Today is opening day for Pico Mountain, and the start to their 75th season. In the shadows of Killington Mountain, the self proclaimed Beast of the East, Pico doesn’t get the big accolades or the big crowds either.
But Pico is steeped in its own rich history of ski racing and family roots. Brad and Janet Mead started Pico in 1937. Their daughter Andrea Mead (Lawrence) grew up skiing Pico’s slopes, and first competed at 15 in the 1948 Winter Olympics, taking eighth in slalom. In 1952, as the U.S. women’s team captain, Andrea won Gold in Slalom and GS – the first US ski racer to win two Gold’s. That same year in Oslo, Austrian Othmar Schneider and Norwegian Stein Eriksen won gold and silver each .

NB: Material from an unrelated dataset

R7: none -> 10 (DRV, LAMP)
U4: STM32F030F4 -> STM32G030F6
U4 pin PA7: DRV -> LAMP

To honor Andre Mead Lawrence at Pico, a dedication ceremony will take place at noon today at the 6,000 square foot Peak Lodge being constructed in her name. The Andrea Mead Lawrence Lodge will be the center for Vermont Adaptive Ski and Sports and the Pico Ski Education Foundation, scheduled to open in 2013, next to Pico’s Base Lodge and the current Pico Ski Club. Fundraising for the $1.3 million Lodge is ongoing.

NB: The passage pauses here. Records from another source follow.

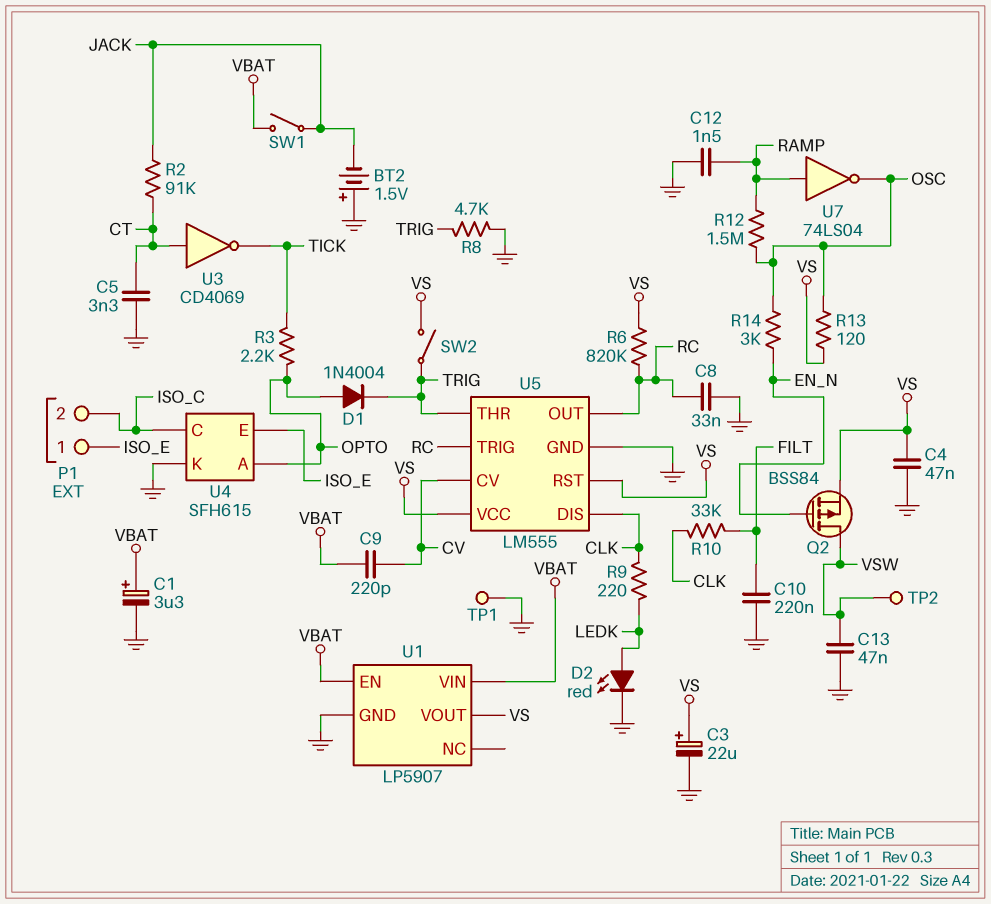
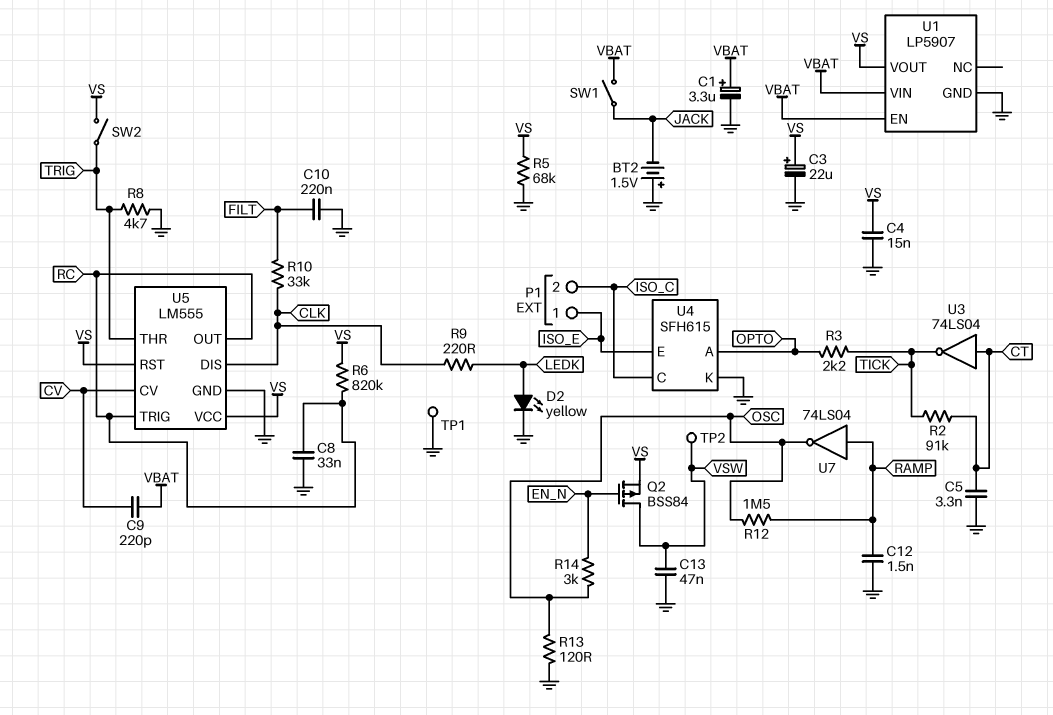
C4: 47nF (GND, VS) -> 15nF (GND, VS)
D1: diode 1N4004 (A OPTO, K TRIG) -> none
D2: LED red (A LEDK, K GND) -> LED yellow (A LEDK, K GND)
R2: 91k (CT, JACK) -> 91k (CT, TICK)
R5: none -> 68k (GND, VS)
R13: 120 (OSC, VS) -> 120 (GND, OSC)
U3: NOT CD4069 (in CT, out TICK) -> NOT 74LS04 (in CT, out TICK)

To celebrate Pico’s 75th, which opened Thanksgiving day 1937, lift tickets will be $19.37 now through December 21. Even better news, you don’t have to grab on to the 1,200′ rope tow powered by a Hudson motor car engine like skiers did 75 years ago, now you can enjoy the comforts of Pico’s high speed quads and get 20 runs at a less than a buck a run.